→ **Exercise objective**: Reproduce the listing below word for word, omitting the pictures from your reply.

Saved entries:
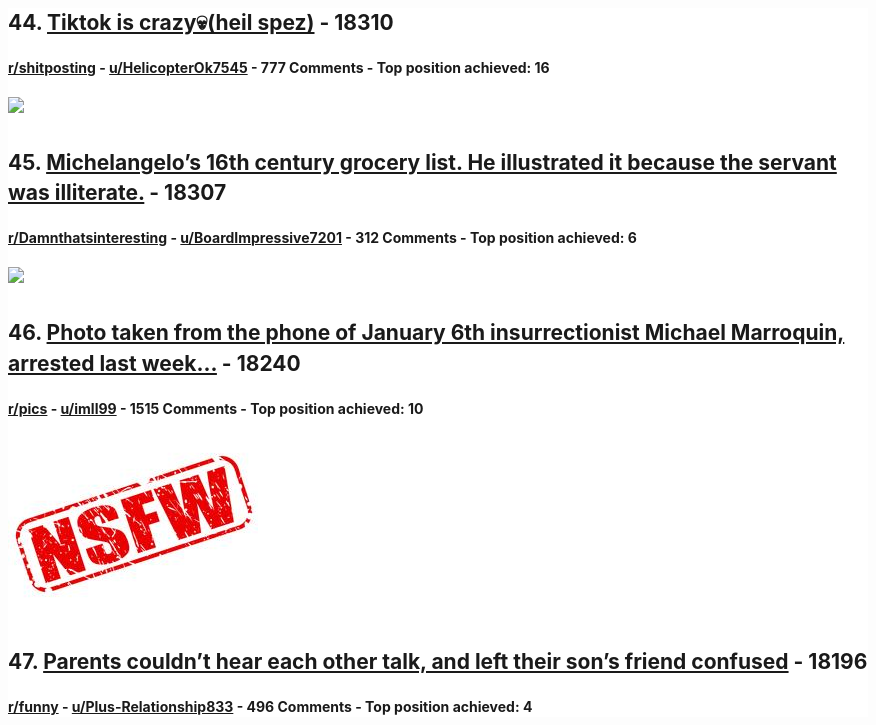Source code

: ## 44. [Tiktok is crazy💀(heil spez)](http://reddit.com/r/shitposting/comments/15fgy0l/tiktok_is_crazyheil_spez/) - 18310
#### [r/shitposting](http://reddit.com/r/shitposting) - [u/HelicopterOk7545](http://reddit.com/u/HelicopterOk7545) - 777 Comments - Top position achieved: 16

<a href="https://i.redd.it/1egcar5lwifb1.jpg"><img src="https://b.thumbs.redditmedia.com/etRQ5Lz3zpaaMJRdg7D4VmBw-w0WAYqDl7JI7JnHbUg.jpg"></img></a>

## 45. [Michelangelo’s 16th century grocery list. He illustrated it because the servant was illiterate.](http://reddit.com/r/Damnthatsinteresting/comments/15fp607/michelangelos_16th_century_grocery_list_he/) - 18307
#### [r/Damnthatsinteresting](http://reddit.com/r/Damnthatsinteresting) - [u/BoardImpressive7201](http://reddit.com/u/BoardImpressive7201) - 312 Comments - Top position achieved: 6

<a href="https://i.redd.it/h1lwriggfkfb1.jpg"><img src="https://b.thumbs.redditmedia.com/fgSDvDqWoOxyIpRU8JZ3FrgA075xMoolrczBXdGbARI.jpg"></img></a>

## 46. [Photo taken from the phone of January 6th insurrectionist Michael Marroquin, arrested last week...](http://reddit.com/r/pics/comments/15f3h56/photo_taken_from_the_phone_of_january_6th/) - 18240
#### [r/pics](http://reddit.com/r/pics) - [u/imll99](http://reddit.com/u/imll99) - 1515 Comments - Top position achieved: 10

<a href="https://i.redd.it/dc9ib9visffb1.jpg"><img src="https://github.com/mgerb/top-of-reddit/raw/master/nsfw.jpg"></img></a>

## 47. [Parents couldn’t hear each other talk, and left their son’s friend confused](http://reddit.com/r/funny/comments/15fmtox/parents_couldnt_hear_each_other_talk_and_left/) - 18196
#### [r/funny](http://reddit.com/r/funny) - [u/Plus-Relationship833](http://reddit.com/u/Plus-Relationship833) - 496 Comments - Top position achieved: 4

→ **Response area**:
Source code

: ## 44. [Tiktok is crazy💀(heil spez)](http://reddit.com/r/shitposting/comments/15fgy0l/tiktok_is_crazyheil_spez/) - 18310
#### [r/shitposting](http://reddit.com/r/shitposting) - [u/HelicopterOk7545](http://reddit.com/u/HelicopterOk7545) - 777 Comments - Top position achieved: 16

<a href="https://i.redd.it/1egcar5lwifb1.jpg"><img src="https://b.thumbs.redditmedia.com/etRQ5Lz3zpaaMJRdg7D4VmBw-w0WAYqDl7JI7JnHbUg.jpg"></img></a>

## 45. [Michelangelo’s 16th century grocery list. He illustrated it because the servant was illiterate.](http://reddit.com/r/Damnthatsinteresting/comments/15fp607/michelangelos_16th_century_grocery_list_he/) - 18307
#### [r/Damnthatsinteresting](http://reddit.com/r/Damnthatsinteresting) - [u/BoardImpressive7201](http://reddit.com/u/BoardImpressive7201) - 312 Comments - Top position achieved: 6

<a href="https://i.redd.it/h1lwriggfkfb1.jpg"><img src="https://b.thumbs.redditmedia.com/fgSDvDqWoOxyIpRU8JZ3FrgA075xMoolrczBXdGbARI.jpg"></img></a>

## 46. [Photo taken from the phone of January 6th insurrectionist Michael Marroquin, arrested last week...](http://reddit.com/r/pics/comments/15f3h56/photo_taken_from_the_phone_of_january_6th/) - 18240
#### [r/pics](http://reddit.com/r/pics) - [u/imll99](http://reddit.com/u/imll99) - 1515 Comments - Top position achieved: 10

<a href="https://i.redd.it/dc9ib9visffb1.jpg"><img src="https://github.com/mgerb/top-of-reddit/raw/master/nsfw.jpg"></img></a>

## 47. [Parents couldn’t hear each other talk, and left their son’s friend confused](http://reddit.com/r/funny/comments/15fmtox/parents_couldnt_hear_each_other_talk_and_left/) - 18196
#### [r/funny](http://reddit.com/r/funny) - [u/Plus-Relationship833](http://reddit.com/u/Plus-Relationship833) - 496 Comments - Top position achieved: 4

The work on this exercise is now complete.